Exercise aim ::
From the entries that follow, work out how many lines contain "Second". Write the number only.

[Records excerpted from a collection]
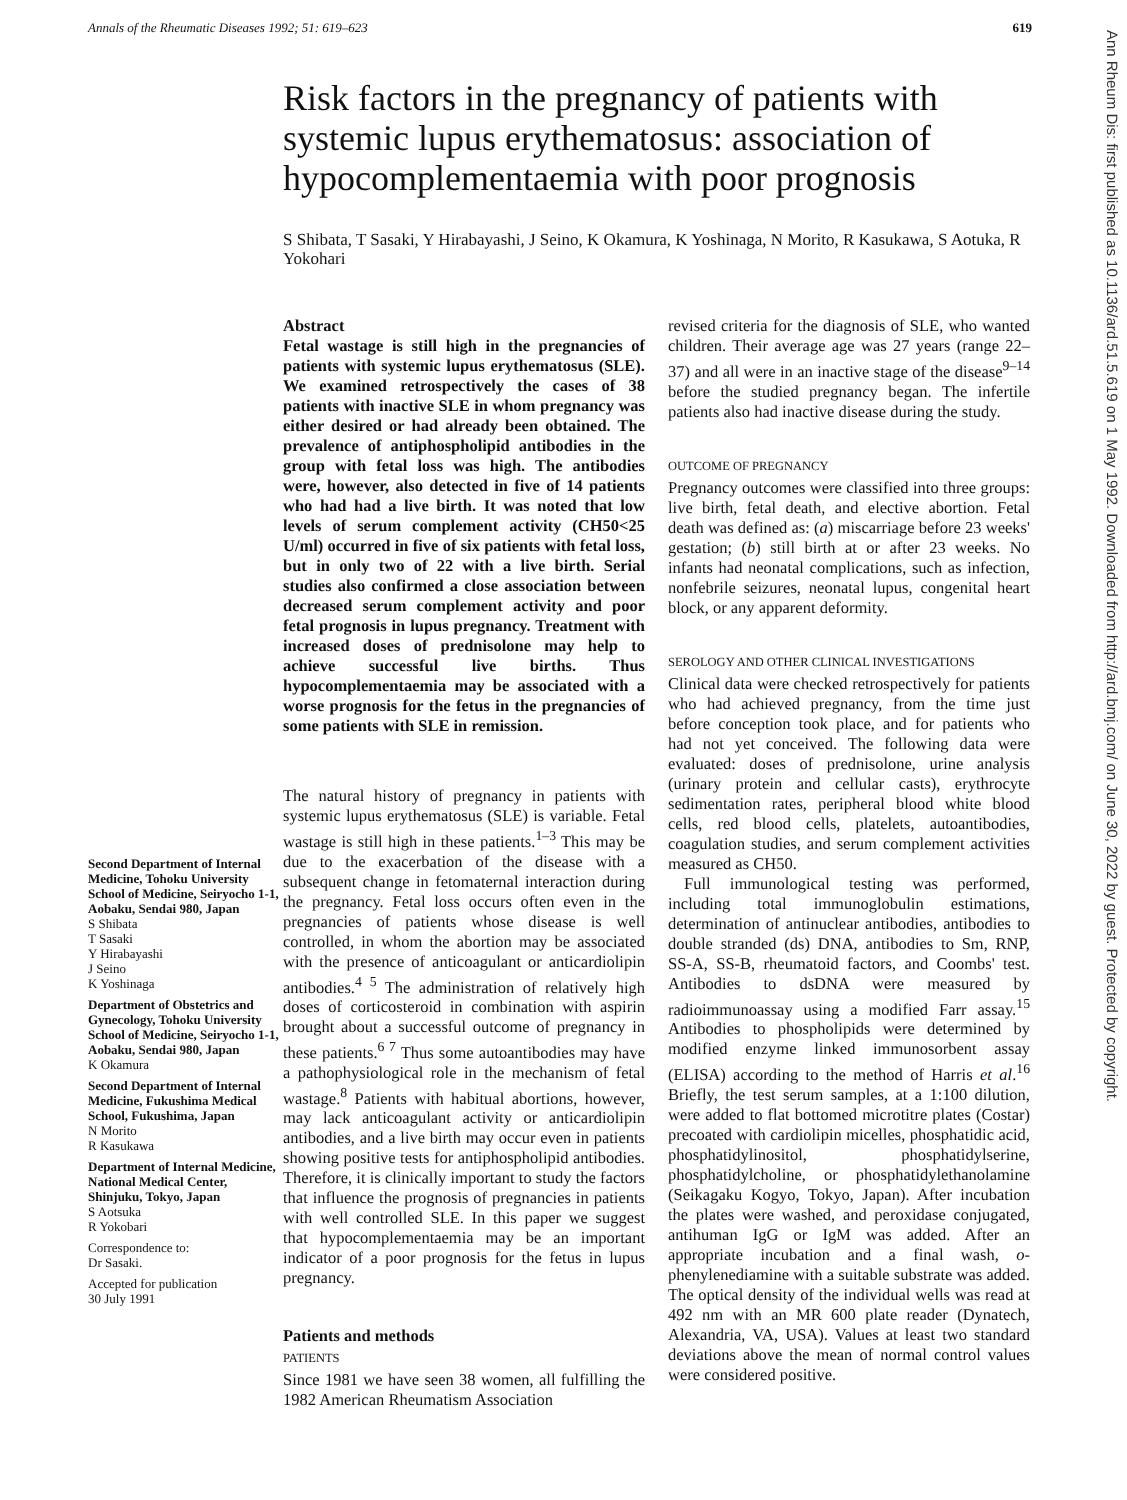Annals of the Rheumatic Diseases 1992; 51: 619–623 619
Risk factors in the pregnancy of patients with systemic lupus erythematosus: association of hypocomplementaemia with poor prognosis
S Shibata, T Sasaki, Y Hirabayashi, J Seino, K Okamura, K Yoshinaga, N Morito, R Kasukawa, S Aotuka, R Yokohari
Second Department of Internal Medicine, Tohoku University School of Medicine, Seiryocho 1-1, Aobaku, Sendai 980, Japan
S Shibata
T Sasaki
Y Hirabayashi
J Seino
K Yoshinaga
Department of Obstetrics and Gynecology, Tohoku University School of Medicine, Seiryocho 1-1, Aobaku, Sendai 980, Japan
K Okamura
Second Department of Internal Medicine, Fukushima Medical School, Fukushima, Japan
N Morito
R Kasukawa
Department of Internal Medicine, National Medical Center, Shinjuku, Tokyo, Japan
S Aotsuka
R Yokobari
Correspondence to:
Dr Sasaki.
Accepted for publication
30 July 1991
Abstract
Fetal wastage is still high in the pregnancies of patients with systemic lupus erythematosus (SLE). We examined retrospectively the cases of 38 patients with inactive SLE in whom pregnancy was either desired or had already been obtained. The prevalence of antiphospholipid antibodies in the group with fetal loss was high. The antibodies were, however, also detected in five of 14 patients who had had a live birth. It was noted that low levels of serum complement activity (CH50<25 U/ml) occurred in five of six patients with fetal loss, but in only two of 22 with a live birth. Serial studies also confirmed a close association between decreased serum complement activity and poor fetal prognosis in lupus pregnancy. Treatment with increased doses of prednisolone may help to achieve successful live births. Thus hypocomplementaemia may be associated with a worse prognosis for the fetus in the pregnancies of some patients with SLE in remission.
The natural history of pregnancy in patients with systemic lupus erythematosus (SLE) is variable. Fetal wastage is still high in these patients.<sup>1–3</sup> This may be due to the exacerbation of the disease with a subsequent change in fetomaternal interaction during the pregnancy. Fetal loss occurs often even in the pregnancies of patients whose disease is well controlled, in whom the abortion may be associated with the presence of anticoagulant or anticardiolipin antibodies.<sup>4 5</sup> The administration of relatively high doses of corticosteroid in combination with aspirin brought about a successful outcome of pregnancy in these patients.<sup>6 7</sup> Thus some autoantibodies may have a pathophysiological role in the mechanism of fetal wastage.<sup>8</sup> Patients with habitual abortions, however, may lack anticoagulant activity or anticardiolipin antibodies, and a live birth may occur even in patients showing positive tests for antiphospholipid antibodies. Therefore, it is clinically important to study the factors that influence the prognosis of pregnancies in patients with well controlled SLE. In this paper we suggest that hypocomplementaemia may be an important indicator of a poor prognosis for the fetus in lupus pregnancy.
Patients and methods
PATIENTS
Since 1981 we have seen 38 women, all fulfilling the 1982 American Rheumatism Association
revised criteria for the diagnosis of SLE, who wanted children. Their average age was 27 years (range 22–37) and all were in an inactive stage of the disease<sup>9–14</sup> before the studied pregnancy began. The infertile patients also had inactive disease during the study.
OUTCOME OF PREGNANCY
Pregnancy outcomes were classified into three groups: live birth, fetal death, and elective abortion. Fetal death was defined as: (a) miscarriage before 23 weeks' gestation; (b) still birth at or after 23 weeks. No infants had neonatal complications, such as infection, nonfebrile seizures, neonatal lupus, congenital heart block, or any apparent deformity.
SEROLOGY AND OTHER CLINICAL INVESTIGATIONS
Clinical data were checked retrospectively for patients who had achieved pregnancy, from the time just before conception took place, and for patients who had not yet conceived. The following data were evaluated: doses of prednisolone, urine analysis (urinary protein and cellular casts), erythrocyte sedimentation rates, peripheral blood white blood cells, red blood cells, platelets, autoantibodies, coagulation studies, and serum complement activities measured as CH50.
Full immunological testing was performed, including total immunoglobulin estimations, determination of antinuclear antibodies, antibodies to double stranded (ds) DNA, antibodies to Sm, RNP, SS-A, SS-B, rheumatoid factors, and Coombs' test. Antibodies to dsDNA were measured by radioimmunoassay using a modified Farr assay.<sup>15</sup> Antibodies to phospholipids were determined by modified enzyme linked immunosorbent assay (ELISA) according to the method of Harris et al.<sup>16</sup> Briefly, the test serum samples, at a 1:100 dilution, were added to flat bottomed microtitre plates (Costar) precoated with cardiolipin micelles, phosphatidic acid, phosphatidylinositol, phosphatidylserine, phosphatidylcholine, or phosphatidylethanolamine (Seikagaku Kogyo, Tokyo, Japan). After incubation the plates were washed, and peroxidase conjugated, antihuman IgG or IgM was added. After an appropriate incubation and a final wash, o-phenylenediamine with a suitable substrate was added. The optical density of the individual wells was read at 492 nm with an MR 600 plate reader (Dynatech, Alexandria, VA, USA). Values at least two standard deviations above the mean of normal control values were considered positive.
Ann Rheum Dis: first published as 10.1136/ard.51.5.619 on 1 May 1992. Downloaded from http://ard.bmj.com/ on June 30, 2022 by guest. Protected by copyright.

Expected output ::
2